» **WHAT IS EXPECTED**
Can you give everything from the line containing "phylum: Arthropoda" down to the end of the listing below as a numbered list, with blank lines left out and the pictures left out?
════
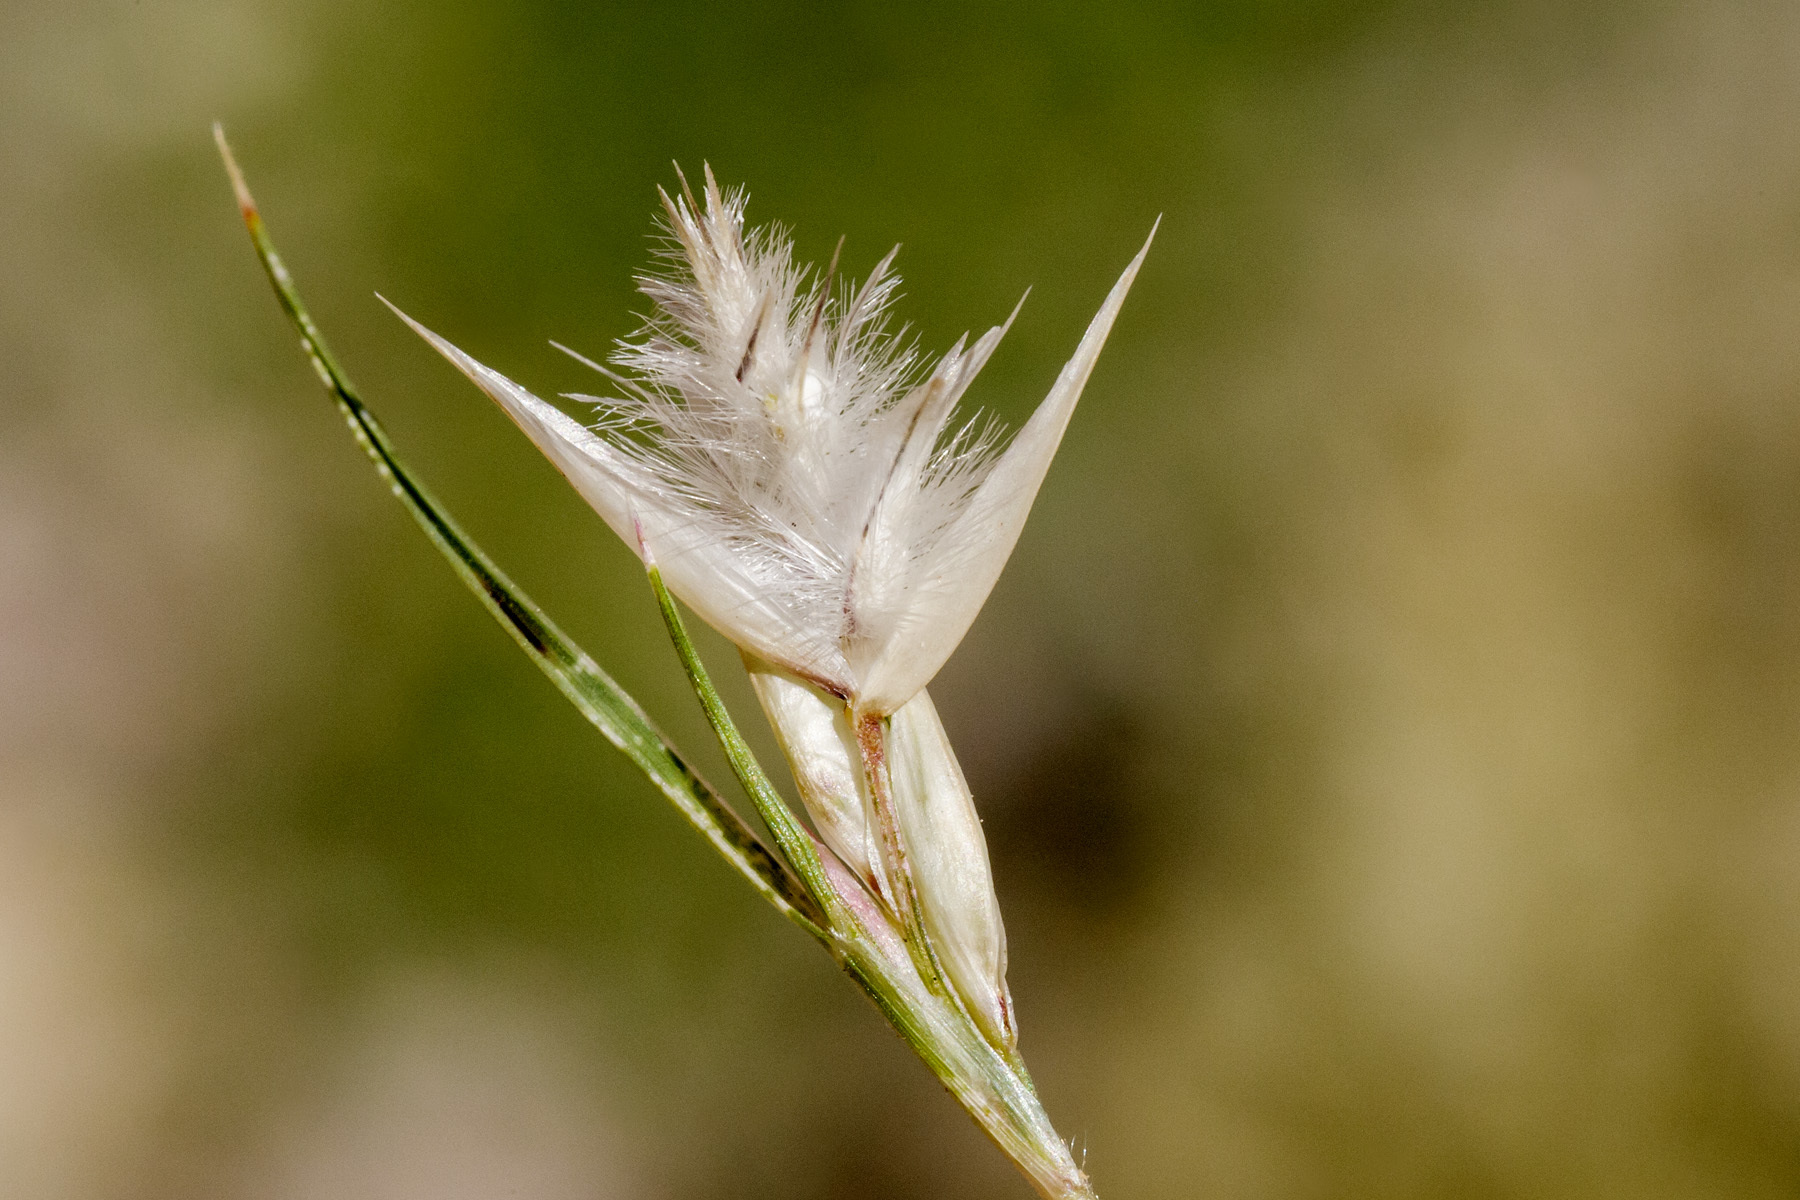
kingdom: Plantae
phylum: Tracheophyta
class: Liliopsida
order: Poales
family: Poaceae
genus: Dasyochloa
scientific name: Dasyochloa pulchella
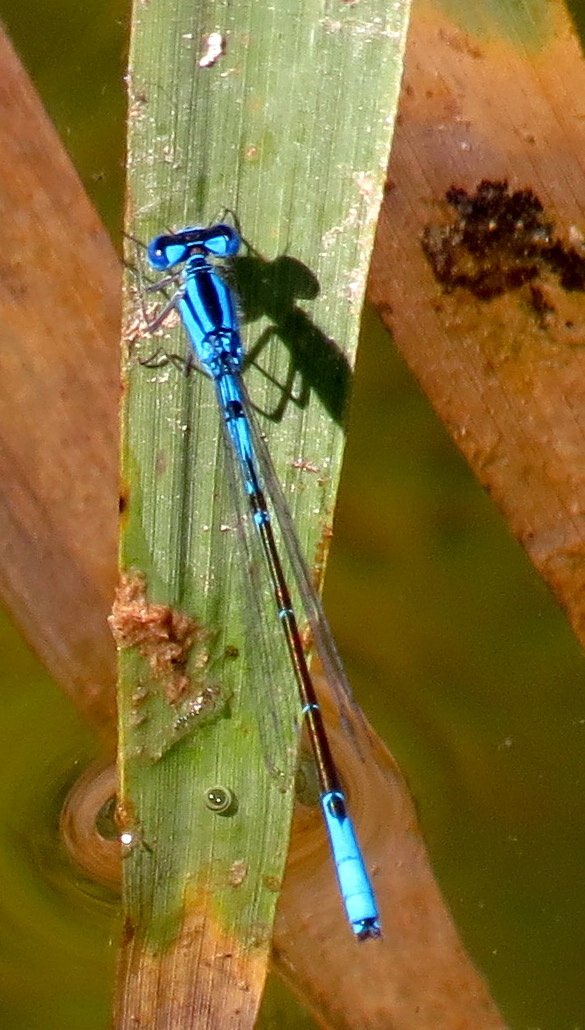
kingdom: Animalia
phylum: Arthropoda
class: Insecta
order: Odonata
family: Coenagrionidae
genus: Enallagma
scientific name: Enallagma aspersum
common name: Azure bluet
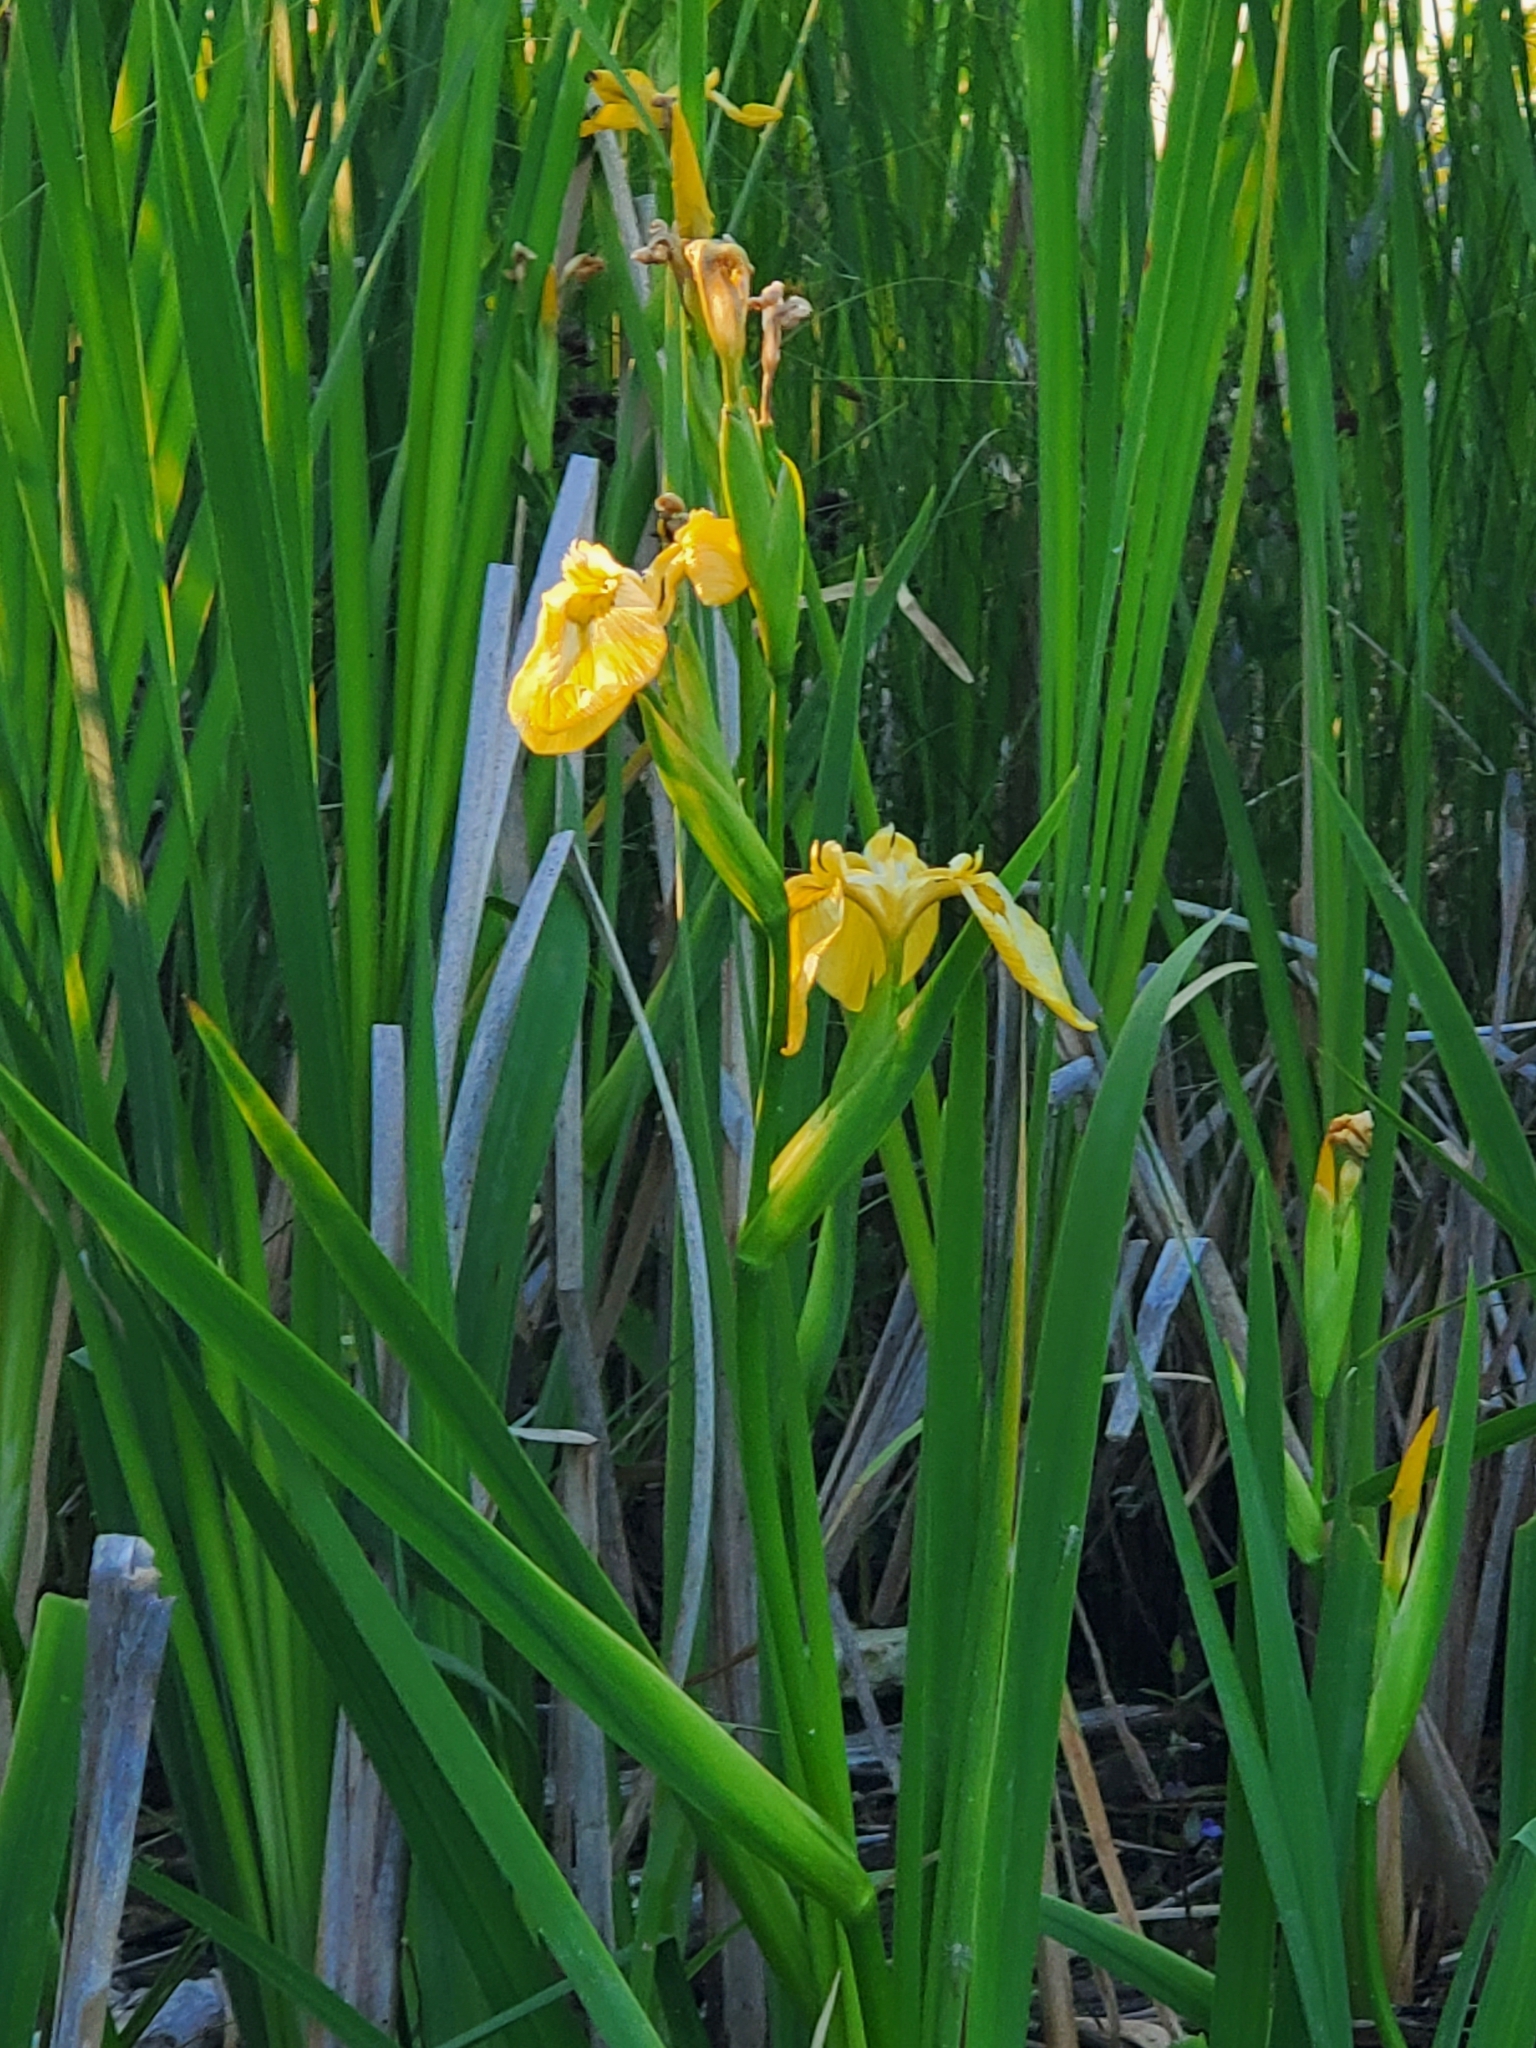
════
» **TASK RESPONSE**
1. phylum: Arthropoda
2. class: Insecta
3. order: Odonata
4. family: Coenagrionidae
5. genus: Enallagma
6. scientific name: Enallagma aspersum
7. common name: Azure bluet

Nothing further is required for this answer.